# Large DataFrame of Unique Words

Notebook by Melinee Her

The goal for this notebook is to create a large dataframe of all unqiue words (via their "id_word" tag) from the word-dfs of all ORACC Projects.

# Mount Google Drive folder + imports + steps

The code snippet below is to mount Google Drive files so that we can interact with our Google Drive files using the file browser or command line. Running it will give a permissions prompt.

In [1]:
from google.colab import drive
drive.mount('/content/drive')

Drive already mounted at /content/drive; to attempt to forcibly remount, call drive.mount("/content/drive", force_remount=True).


In [2]:
#any necessary imports
import pandas as pd
import zipfile
from zipfile import ZipFile
import json
import requests
from tqdm import tqdm
import os
import errno
import re
import random
import numpy as np
import sys
import copy
import networkx as nx
from pathlib import Path

#Set folder for remote drive
#folder = '/content/drive/My Drive/FactGrid Cuneiform (AWCA)/people/Melinee'
folder = '/content/drive/MyDrive/Melinee/'

#importing utils for the method which downloads the current text json files
os.chdir(folder + 'network/utils/')
from utils import oracc_download

# This is a user defined module that searches through the texts to find the entities in the text that
# are people and places, to be imported as nodes into the network
os.chdir(folder + 'network/')
import rank_parser4 as rp

The steps:
1. Use the directory of the dataframes created called ORACC_DFS/PROJECT_DFS to access the words_df for all projects
2. Move id_text to be the index and merge all dataframes into a large dataframe
3. Sort by unique "id_text"

For reference, there is a smaller example at the bottom of the notebook to watch the process of cleaning and merging two dataframes at a closer level.

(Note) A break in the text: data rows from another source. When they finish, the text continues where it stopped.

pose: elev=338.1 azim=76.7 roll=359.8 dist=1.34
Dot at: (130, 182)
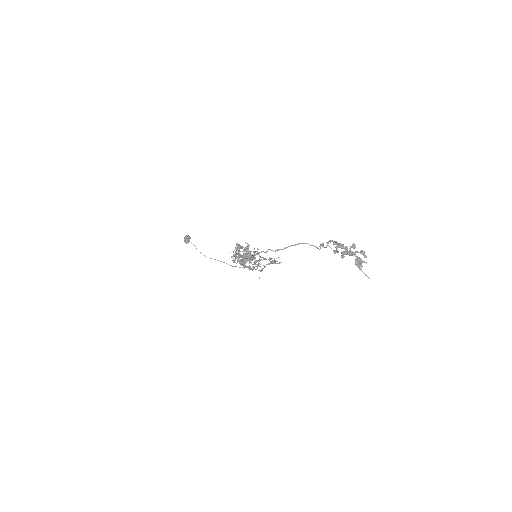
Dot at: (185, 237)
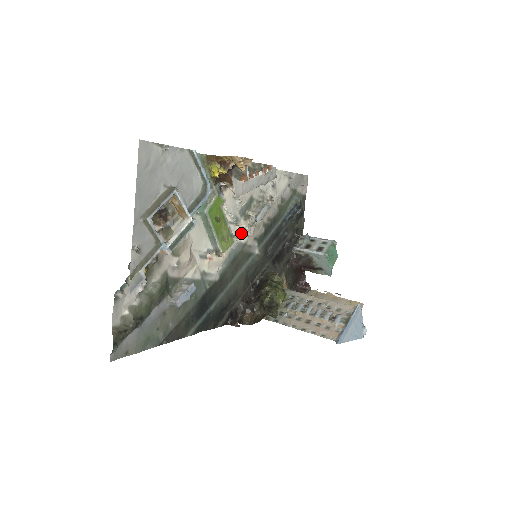
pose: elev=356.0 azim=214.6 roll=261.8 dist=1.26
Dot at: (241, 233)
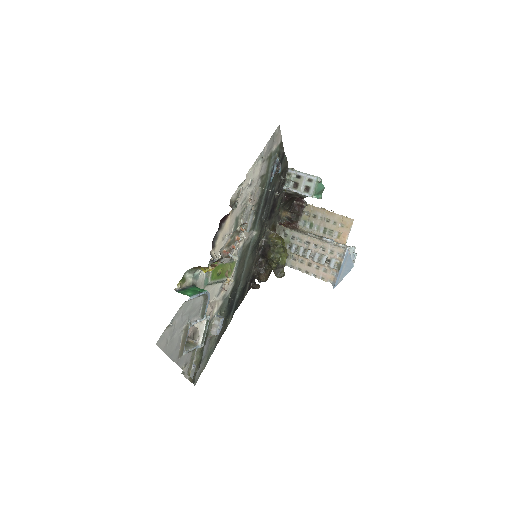
Dot at: (238, 244)
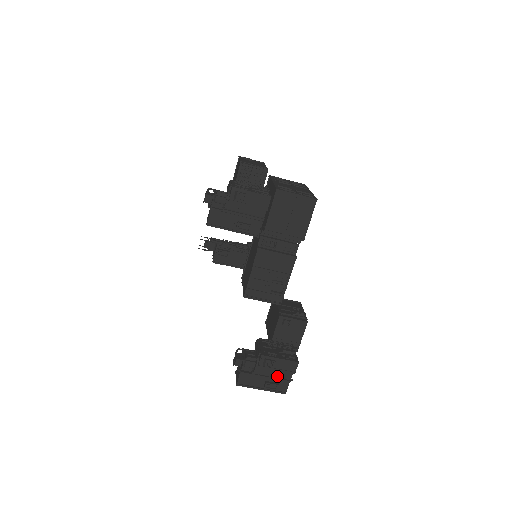
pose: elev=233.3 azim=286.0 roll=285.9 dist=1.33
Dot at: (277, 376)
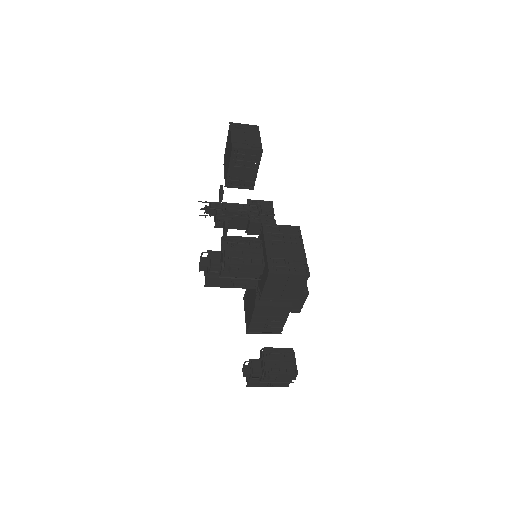
Dot at: occluded
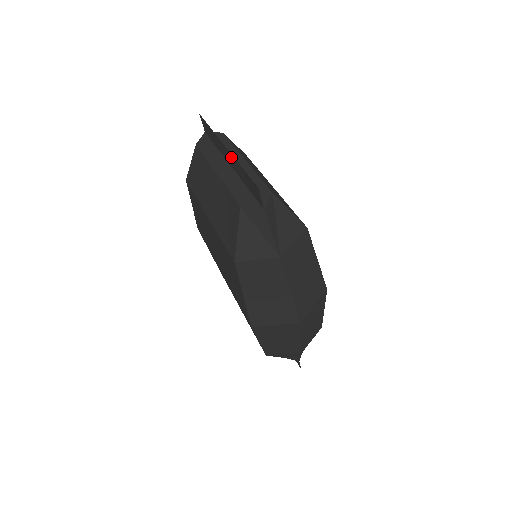
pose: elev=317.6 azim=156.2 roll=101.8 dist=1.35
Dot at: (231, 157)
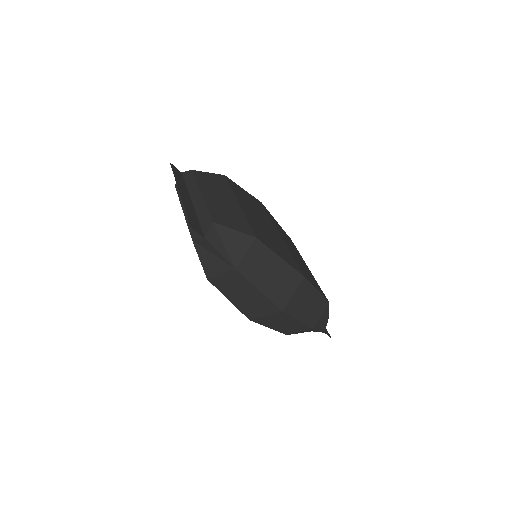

List of the projects - split and final

In [3]:
#projects alphabetical, starts with 'a'
p1 = ['adsd','adsd/adart1','adsd/adart2','adsd/adart3','adsd/adart5','adsd/adart6','aemw/alalakh/idrimi','aemw/amarna','akklove', 'ario',
      'armep','asbp','asbp/ninmed','asbp/rlasb','atae','atae/assur','atae/burmarina','atae/durkatlimmu',
      'atae/guzana','atae/huzirina','atae/imgurenlil','atae/kalhu','atae/mallanate','atae/marqasu',
      'atae/nineveh','atae/samal','atae/szibaniba','atae/tilbarsip','atae/tuszhan']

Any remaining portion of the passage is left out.